The Rev. Dr. Martin Luther King Jr. once pointed out the fact that whether we take time to recognize it or not, all life is interrelated. We depend on each other. In his words, “We are all caught in an inescapable network of mutuality, tied together into a single garment of destiny. Whatever affects one directly, affects all indirectly. . . . Before you finish eating breakfast in the morning, you’ve depended on more than half the world.”
As we begin this Labor Day weekend, I share a meditation from The Rev. Sam Candler, dean of the Cathedral of St. Philip in Atlanta. [i]
I live today because someone has labored. I live today because many, many, people have labored. On this Labor Day, I give thanks for them.
I eat today because someone served. Someone cooked. A grocer sold me the food. Or a local farmer at a farmers market sold it to me directly. A distributor supplied food to the grocers. A laborer tilled the soil. Another farmer planted and planned. Years before that, someone else prepared and cared for the very soil.
I wear clothes today that someone else sewed. Someone designed. Someone developed the store. Someone else marketed and advertised and kept the books and answered the telephones.
I wake up in a house that someone planned and built. Someone financed. Someone loaned. Someone brokered. I used money that someone paid me. Someone advised the investments. Someone did the banking. Someone else arrived to repair plumbing and wiring and appliances.
I drive a car that someone built. Someone marketed. Someone built the factory. I use public transportation, busses and trains, that someone else built. Someone planned. Someone else sold the bonds. Someone else drove.
I live in a city that someone manages. Someone leads. Someone polices. Someone administers and protects and cleans and keeps the utilities going. Someone teaches students who will be my neighbors and future laborers with me. Someone provided all the communication devices and techniques around us.
I am alive today because someone diagnosed my illness in a hospital. Someone nurses. Someone prescribes medicine and attends to medical emergencies and advises my future health.
I write these words on a computer that someone researched and developed. Someone labored for the electricity that powers it. I read a book that someone wrote. I read a newspaper that someone laid out. For all our industries, someone fabricated the designs, mined the metal, built the machines, and then recycled the metal. Someone developed the commercial building that houses offices for all these laborers. Someone sold the land.
My soul is inspired today because someone sang, someone else painted, someone wrote, someone kissed me. Someone preached, someone taught, someone challenged me.
I live a fruitful life because many, many people have labored. I know that they did not always labor for me in particular. Maybe they labored because they needed a job. Maybe they labored because they loved someone and wanted to help them.

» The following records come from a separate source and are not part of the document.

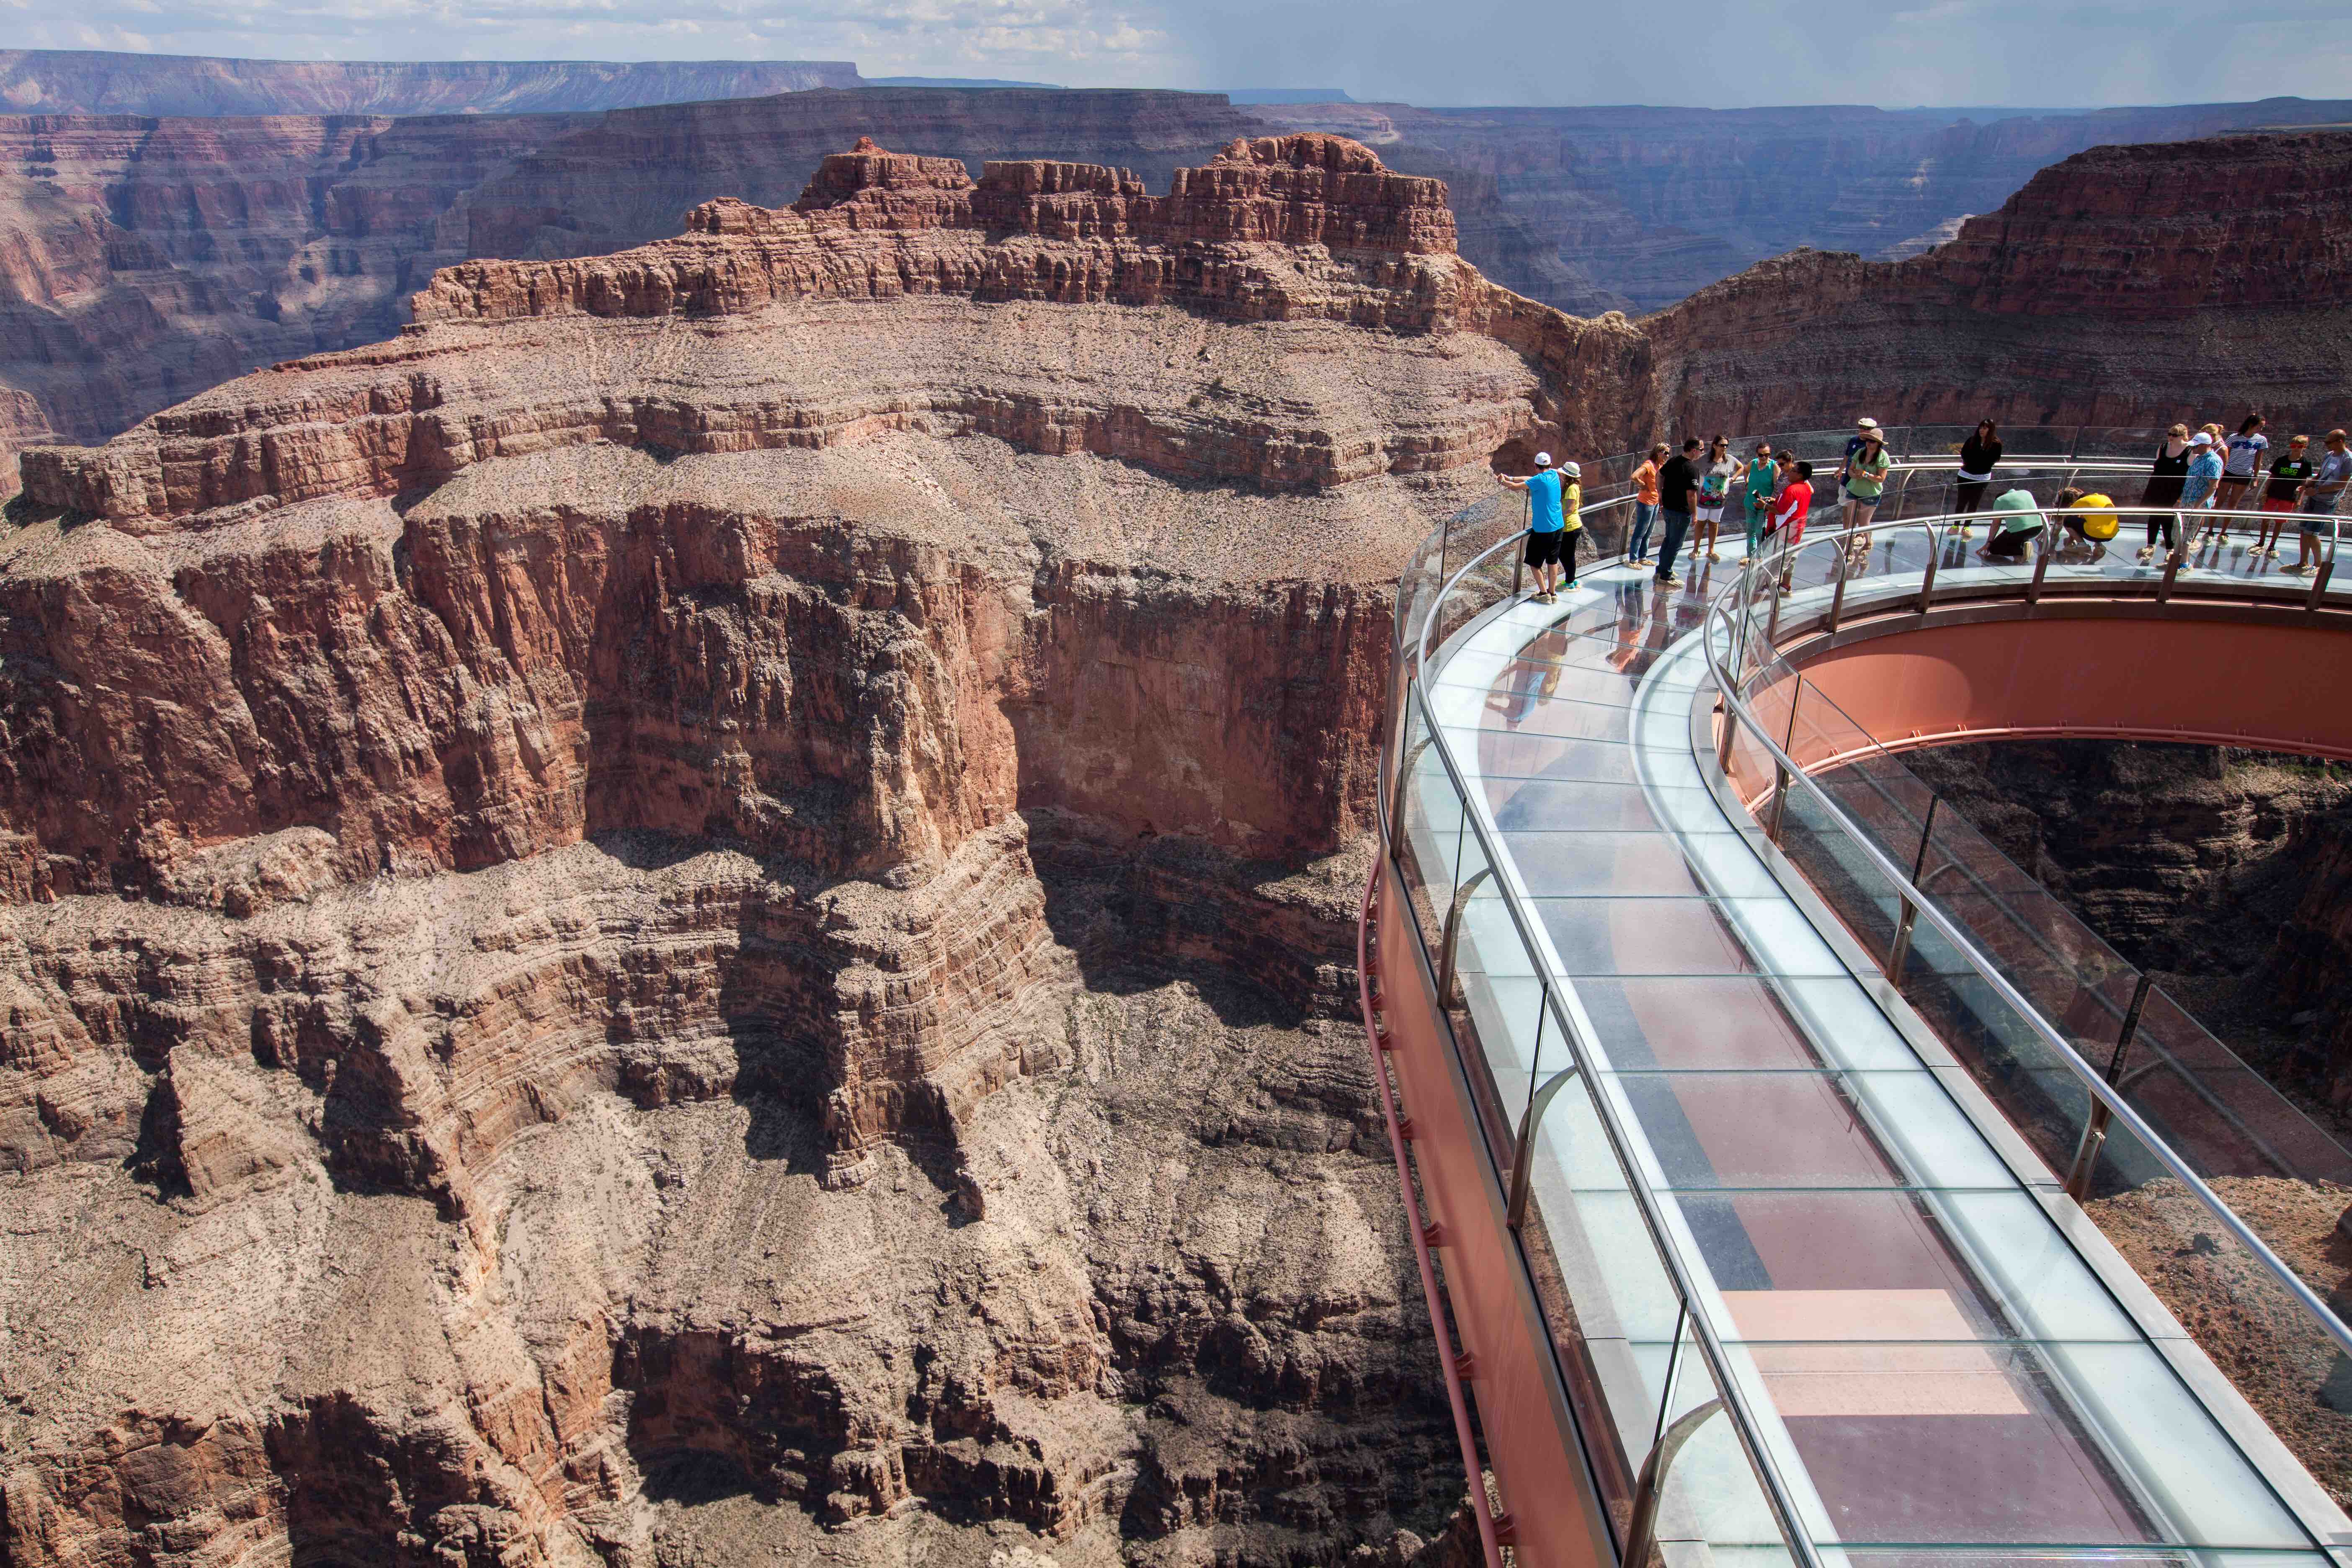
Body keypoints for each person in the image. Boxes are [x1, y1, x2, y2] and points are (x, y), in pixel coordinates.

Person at [1496, 452, 1569, 602]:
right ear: (1550, 466)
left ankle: (1544, 594)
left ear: (1535, 466)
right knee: (1552, 562)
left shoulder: (1539, 480)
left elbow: (1516, 488)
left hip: (1543, 529)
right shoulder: (1554, 475)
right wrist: (1511, 477)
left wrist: (1503, 481)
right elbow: (1530, 480)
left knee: (1534, 563)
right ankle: (1553, 593)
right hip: (1558, 526)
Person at [2285, 428, 2352, 576]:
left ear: (2340, 441)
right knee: (2303, 530)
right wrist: (2307, 485)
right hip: (2314, 497)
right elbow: (2320, 475)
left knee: (2312, 533)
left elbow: (2342, 484)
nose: (2326, 445)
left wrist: (2318, 490)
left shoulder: (2348, 460)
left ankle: (2318, 565)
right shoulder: (2329, 455)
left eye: (2329, 442)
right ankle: (2303, 563)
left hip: (2327, 501)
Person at [2138, 423, 2192, 563]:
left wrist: (2180, 499)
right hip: (2156, 488)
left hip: (2173, 491)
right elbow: (2157, 466)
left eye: (2175, 435)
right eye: (2170, 434)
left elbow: (2190, 475)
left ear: (2183, 436)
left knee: (2167, 519)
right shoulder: (2163, 448)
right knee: (2154, 516)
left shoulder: (2189, 451)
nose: (2171, 437)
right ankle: (2150, 546)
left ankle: (2170, 549)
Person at [1653, 437, 1702, 587]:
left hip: (1668, 508)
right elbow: (1691, 495)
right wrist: (1695, 514)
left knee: (1669, 539)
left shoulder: (1673, 461)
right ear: (1693, 451)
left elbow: (1659, 475)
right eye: (1701, 449)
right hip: (1682, 512)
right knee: (1675, 544)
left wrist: (1660, 494)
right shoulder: (1692, 469)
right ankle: (1666, 576)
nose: (1702, 452)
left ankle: (1661, 570)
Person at [2258, 433, 2314, 558]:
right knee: (2266, 519)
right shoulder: (2281, 460)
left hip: (2289, 496)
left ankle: (2272, 545)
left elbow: (2304, 483)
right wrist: (2265, 492)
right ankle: (2261, 542)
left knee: (2280, 521)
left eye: (2300, 446)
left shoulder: (2305, 463)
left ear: (2304, 447)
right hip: (2273, 493)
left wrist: (2300, 499)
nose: (2296, 448)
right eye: (2294, 446)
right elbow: (2272, 477)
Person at [1840, 424, 1892, 557]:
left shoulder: (1882, 457)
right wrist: (1853, 475)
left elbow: (1881, 478)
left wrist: (1865, 475)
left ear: (1879, 443)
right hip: (1854, 491)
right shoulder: (1861, 452)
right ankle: (1849, 549)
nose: (1869, 443)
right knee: (1851, 520)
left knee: (1864, 523)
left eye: (1872, 441)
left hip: (1870, 494)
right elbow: (1850, 469)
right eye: (1868, 440)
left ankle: (1868, 542)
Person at [1769, 459, 1813, 589]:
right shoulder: (1806, 488)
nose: (1789, 473)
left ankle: (1771, 589)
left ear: (1800, 475)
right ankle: (1786, 585)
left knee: (1779, 561)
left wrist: (1765, 505)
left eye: (1793, 471)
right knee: (1792, 556)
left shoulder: (1792, 490)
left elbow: (1780, 510)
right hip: (1798, 529)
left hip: (1786, 530)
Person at [2220, 413, 2269, 521]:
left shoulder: (2262, 440)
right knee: (2220, 501)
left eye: (2262, 427)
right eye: (2259, 426)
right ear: (2251, 424)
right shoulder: (2233, 437)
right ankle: (2210, 531)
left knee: (2233, 504)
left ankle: (2223, 533)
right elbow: (2225, 456)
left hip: (2245, 474)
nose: (2261, 429)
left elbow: (2258, 460)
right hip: (2229, 472)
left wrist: (2256, 478)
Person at [1735, 440, 1777, 562]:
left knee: (1760, 532)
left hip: (1763, 506)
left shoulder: (1773, 466)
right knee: (1750, 531)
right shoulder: (1753, 463)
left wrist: (1770, 504)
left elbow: (1777, 486)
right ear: (1757, 454)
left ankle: (1760, 557)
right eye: (1761, 455)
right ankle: (1751, 556)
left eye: (1767, 455)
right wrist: (1746, 482)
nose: (1764, 457)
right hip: (1750, 503)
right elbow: (1745, 470)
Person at [1695, 435, 1734, 562]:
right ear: (1715, 446)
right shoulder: (1704, 459)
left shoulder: (1729, 460)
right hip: (1703, 498)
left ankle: (1711, 551)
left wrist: (1732, 479)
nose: (1724, 448)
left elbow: (1741, 468)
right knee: (1701, 523)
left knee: (1714, 524)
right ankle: (1696, 550)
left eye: (1726, 446)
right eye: (1722, 445)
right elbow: (1691, 466)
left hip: (1719, 499)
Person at [2052, 487, 2117, 561]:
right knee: (2092, 522)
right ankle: (2099, 546)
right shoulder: (2103, 498)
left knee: (2068, 520)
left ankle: (2082, 546)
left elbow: (2064, 516)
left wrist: (2055, 532)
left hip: (2096, 535)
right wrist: (2070, 539)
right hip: (2111, 535)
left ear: (2071, 502)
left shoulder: (2081, 502)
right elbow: (2080, 522)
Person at [1979, 488, 2045, 561]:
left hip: (2020, 531)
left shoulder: (1999, 501)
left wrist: (1989, 543)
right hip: (2038, 528)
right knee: (2017, 535)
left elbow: (1996, 525)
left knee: (1994, 548)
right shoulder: (2026, 493)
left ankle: (2020, 553)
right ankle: (2025, 544)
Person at [1629, 443, 1667, 564]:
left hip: (1655, 503)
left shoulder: (1661, 466)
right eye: (1665, 453)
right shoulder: (1649, 465)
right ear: (1658, 452)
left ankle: (1643, 558)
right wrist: (1643, 486)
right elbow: (1634, 476)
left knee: (1649, 532)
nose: (1667, 455)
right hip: (1646, 504)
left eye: (1668, 453)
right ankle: (1633, 560)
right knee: (1640, 532)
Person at [2193, 423, 2231, 543]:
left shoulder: (2222, 449)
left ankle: (2193, 538)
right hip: (2198, 482)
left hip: (2209, 484)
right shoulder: (2204, 446)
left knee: (2201, 510)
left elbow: (2222, 469)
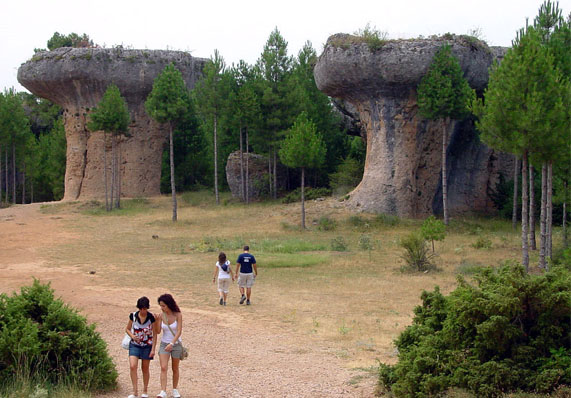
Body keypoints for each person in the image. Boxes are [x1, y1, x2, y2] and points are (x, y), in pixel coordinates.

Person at [125, 296, 157, 398]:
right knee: (132, 366)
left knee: (145, 368)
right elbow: (127, 329)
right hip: (135, 345)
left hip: (147, 345)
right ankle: (135, 391)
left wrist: (153, 349)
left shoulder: (151, 317)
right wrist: (132, 336)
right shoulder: (133, 316)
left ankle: (145, 390)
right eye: (141, 308)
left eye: (145, 309)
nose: (143, 311)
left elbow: (155, 333)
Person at [156, 294, 183, 398]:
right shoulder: (162, 315)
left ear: (169, 304)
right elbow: (158, 331)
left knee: (175, 368)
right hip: (164, 344)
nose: (162, 308)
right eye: (161, 306)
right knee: (163, 367)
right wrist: (158, 321)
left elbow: (179, 331)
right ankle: (163, 391)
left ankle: (175, 389)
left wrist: (172, 343)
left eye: (163, 306)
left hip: (175, 344)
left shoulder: (178, 315)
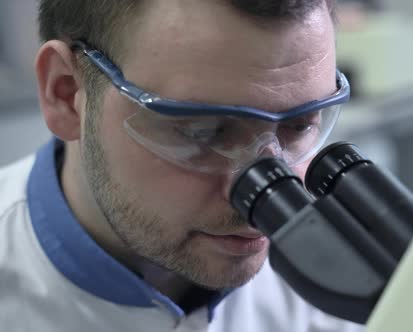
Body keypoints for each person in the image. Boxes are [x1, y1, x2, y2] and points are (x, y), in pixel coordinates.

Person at [0, 0, 364, 331]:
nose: (262, 193)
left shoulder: (339, 281)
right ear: (65, 94)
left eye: (299, 125)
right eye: (203, 131)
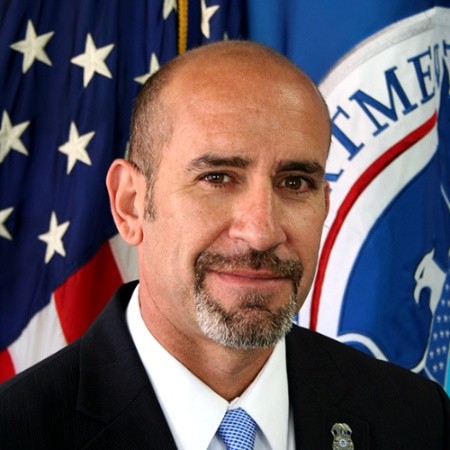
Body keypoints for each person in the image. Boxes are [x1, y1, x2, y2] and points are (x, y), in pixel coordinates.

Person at [0, 41, 449, 450]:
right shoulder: (18, 432)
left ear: (324, 204)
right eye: (217, 178)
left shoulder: (417, 420)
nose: (261, 232)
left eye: (295, 182)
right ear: (131, 204)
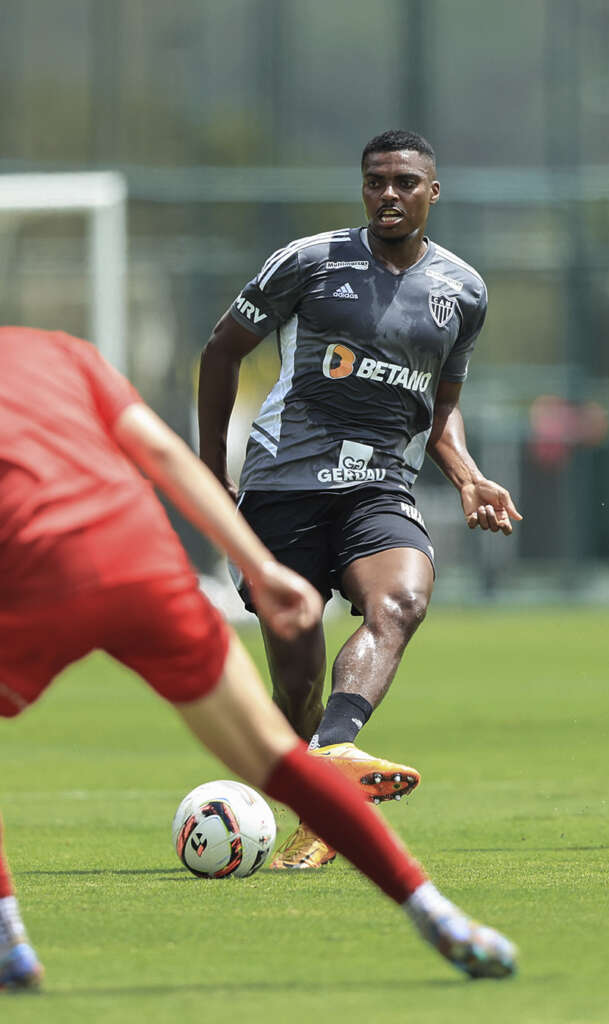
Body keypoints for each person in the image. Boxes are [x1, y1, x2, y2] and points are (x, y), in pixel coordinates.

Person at [0, 235, 517, 992]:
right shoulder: (60, 350)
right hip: (146, 561)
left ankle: (7, 947)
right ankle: (441, 915)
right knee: (280, 759)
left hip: (33, 580)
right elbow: (165, 458)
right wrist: (253, 564)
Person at [198, 129, 523, 870]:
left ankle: (336, 752)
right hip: (282, 485)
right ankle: (319, 785)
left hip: (378, 483)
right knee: (297, 658)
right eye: (375, 180)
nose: (388, 193)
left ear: (431, 192)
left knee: (402, 600)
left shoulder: (462, 290)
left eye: (405, 181)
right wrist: (209, 468)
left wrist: (467, 474)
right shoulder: (309, 261)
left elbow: (439, 406)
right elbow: (221, 351)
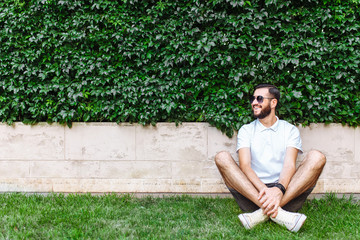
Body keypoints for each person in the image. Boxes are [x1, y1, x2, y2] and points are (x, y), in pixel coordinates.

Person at [215, 83, 326, 232]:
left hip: (286, 192)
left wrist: (278, 190)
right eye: (253, 99)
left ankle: (262, 214)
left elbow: (289, 166)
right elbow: (245, 166)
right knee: (221, 157)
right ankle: (278, 214)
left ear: (273, 102)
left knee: (317, 157)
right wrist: (265, 192)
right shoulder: (246, 130)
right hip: (253, 194)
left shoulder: (289, 130)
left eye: (259, 99)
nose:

But their labor has also helped me.
All our labor, together, is what makes us a society, a culture, a civilization. I give thanks for that labor today, for each and every vocation that God has given to each and every one of us. For those without jobs, I pray for their quick relationships with a fruitful vocation. God wants each of us not just to have a job, but to have a vocation – a calling-through which we can be proud that we are serving the world. When our labor makes a positive difference in the world around us, we truly have a vocation; and vocations, working together, create a beloved community. I give thanks for those vocations this year. Thanks to each and every one of you who serve!